PAGE EXCERPT:

⟨

Specialized Real Estate Group always builds its homes near a trail, Mims said, and many properties are near a community garden.

"People love it," he said, urging other developers to let more of nature into their projects.

Gentry, a city of about 4,000, bought about 12 acres near the town's center for $80,000 in April to expand a city park system that needs more room, Mayor Kevin Johnston said. Another 14 or so adjacent acres could soon follow. The whole piece could be home to sports fields, mountain bike trails or other amenities, though the master plan hasn't been decided.

"I think it's extremely important, and I hear that echo throughout the region," Johnston said of holding on to open spaces, adding the land is mostly surrounded by subdivisions. "We welcome some of that growth, but we also don't want it to consume everything that we have."

Groups like the Illinois River Watershed Partnership and Beaver Watershed Alliance work with thousands of individual landowners to protect the water quality of Beaver Lake -- the region's drinking water -- and all of the area's rivers. They can help a farmer build buffer areas of grass and trees near streams on the edge of a pasture, for example, to help catch sediment and fertilizer.

"The research shows that if you have 2 inches of grass, it will slow down rain 70 percent," said Ron Morrow, a cattle farmer west of Fayetteville who's retired from the Arkansas Natural Resources Conservation Service, a division of the federal Department of Agriculture.

Morrow practices and preaches rotational grazing, moving a herd from one pasture to another instead of letting them munch the grass to dirt. The rivers benefit and so do the farmers, who gain healthier, more nutritious food for their animals, he said.

⟩

SUPPLIED RECORDS:
⟨

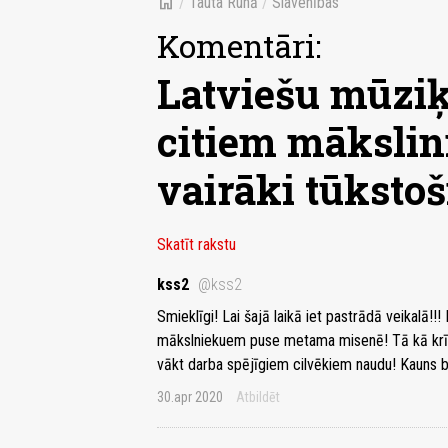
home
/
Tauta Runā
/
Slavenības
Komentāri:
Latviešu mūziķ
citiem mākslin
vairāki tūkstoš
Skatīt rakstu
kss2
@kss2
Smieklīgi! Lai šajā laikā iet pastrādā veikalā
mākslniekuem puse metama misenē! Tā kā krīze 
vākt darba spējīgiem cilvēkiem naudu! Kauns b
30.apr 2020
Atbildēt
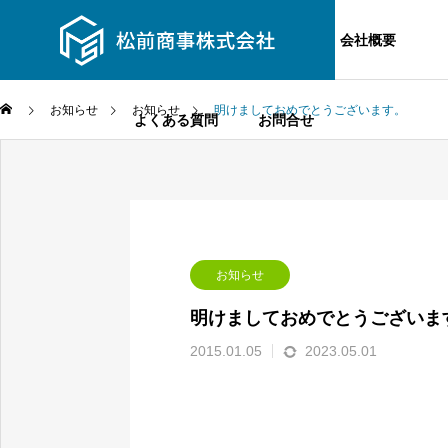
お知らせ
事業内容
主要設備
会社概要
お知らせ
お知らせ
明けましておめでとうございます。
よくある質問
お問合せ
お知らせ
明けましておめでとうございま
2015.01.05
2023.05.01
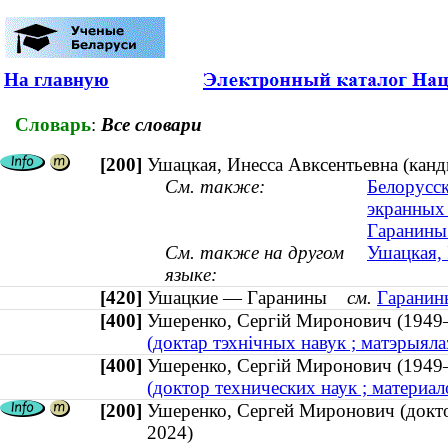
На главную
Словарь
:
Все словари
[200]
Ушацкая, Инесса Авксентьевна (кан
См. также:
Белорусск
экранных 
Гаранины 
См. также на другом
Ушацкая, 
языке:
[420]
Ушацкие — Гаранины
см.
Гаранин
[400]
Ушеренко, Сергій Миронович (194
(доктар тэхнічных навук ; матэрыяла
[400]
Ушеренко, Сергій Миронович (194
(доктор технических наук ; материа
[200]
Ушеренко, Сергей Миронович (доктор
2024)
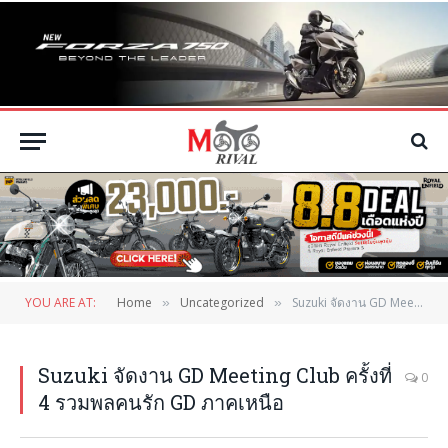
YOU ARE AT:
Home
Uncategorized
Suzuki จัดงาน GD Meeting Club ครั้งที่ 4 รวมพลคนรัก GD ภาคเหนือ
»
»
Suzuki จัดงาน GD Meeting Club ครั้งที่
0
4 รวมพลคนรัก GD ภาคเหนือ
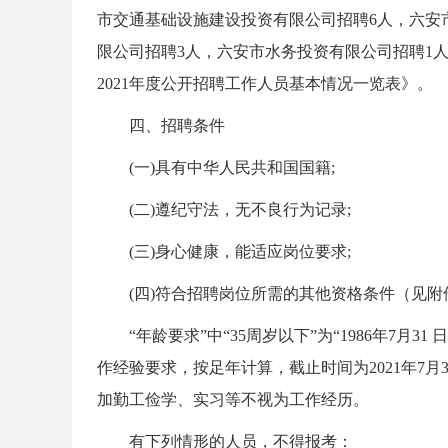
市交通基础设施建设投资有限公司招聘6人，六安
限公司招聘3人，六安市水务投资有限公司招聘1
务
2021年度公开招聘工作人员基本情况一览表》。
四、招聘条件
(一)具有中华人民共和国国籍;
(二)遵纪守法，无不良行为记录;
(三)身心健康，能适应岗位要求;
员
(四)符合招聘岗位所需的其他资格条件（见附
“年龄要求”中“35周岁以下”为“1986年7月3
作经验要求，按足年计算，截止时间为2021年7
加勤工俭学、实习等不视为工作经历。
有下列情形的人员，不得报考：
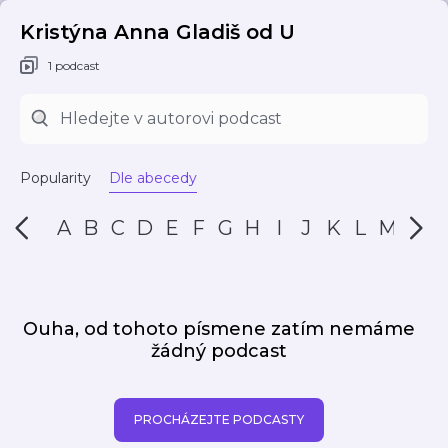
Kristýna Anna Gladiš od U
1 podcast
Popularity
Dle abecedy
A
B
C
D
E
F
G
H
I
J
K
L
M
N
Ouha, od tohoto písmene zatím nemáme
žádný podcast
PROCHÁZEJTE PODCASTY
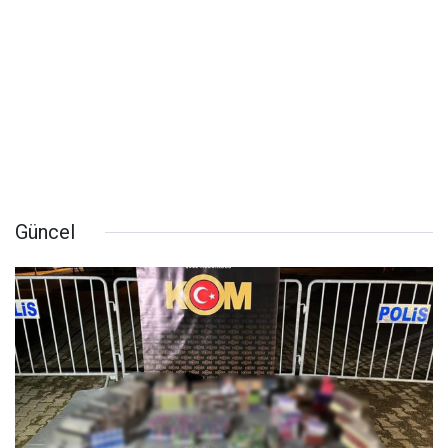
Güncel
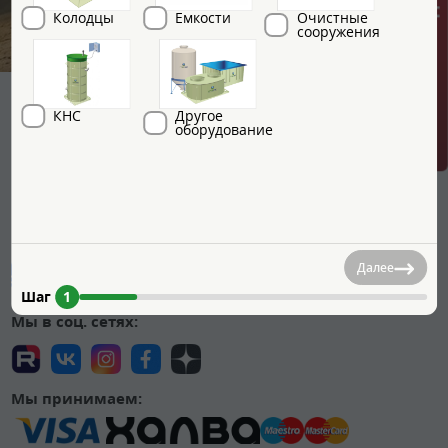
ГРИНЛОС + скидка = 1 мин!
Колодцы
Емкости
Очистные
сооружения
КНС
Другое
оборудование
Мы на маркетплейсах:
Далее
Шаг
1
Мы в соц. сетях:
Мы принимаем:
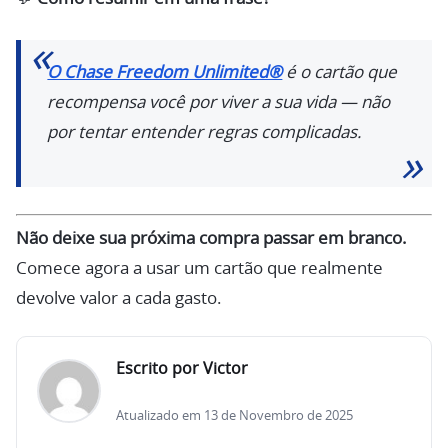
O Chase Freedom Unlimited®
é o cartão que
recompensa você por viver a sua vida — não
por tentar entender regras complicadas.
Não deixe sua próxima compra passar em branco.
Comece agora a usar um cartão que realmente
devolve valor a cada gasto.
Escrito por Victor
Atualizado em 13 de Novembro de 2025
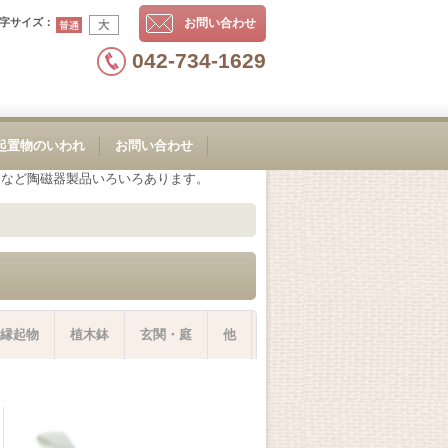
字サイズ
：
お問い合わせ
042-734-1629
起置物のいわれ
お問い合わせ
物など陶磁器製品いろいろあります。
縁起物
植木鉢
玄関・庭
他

⟩

WORK INSTRUCTIONS:
According to the open-space article, how much did Gentry pay for the roughly 12 acres near its town center? The data that comes after the open-space article is separate material, unrelated to it.

TASK SOLUTION:
$80,000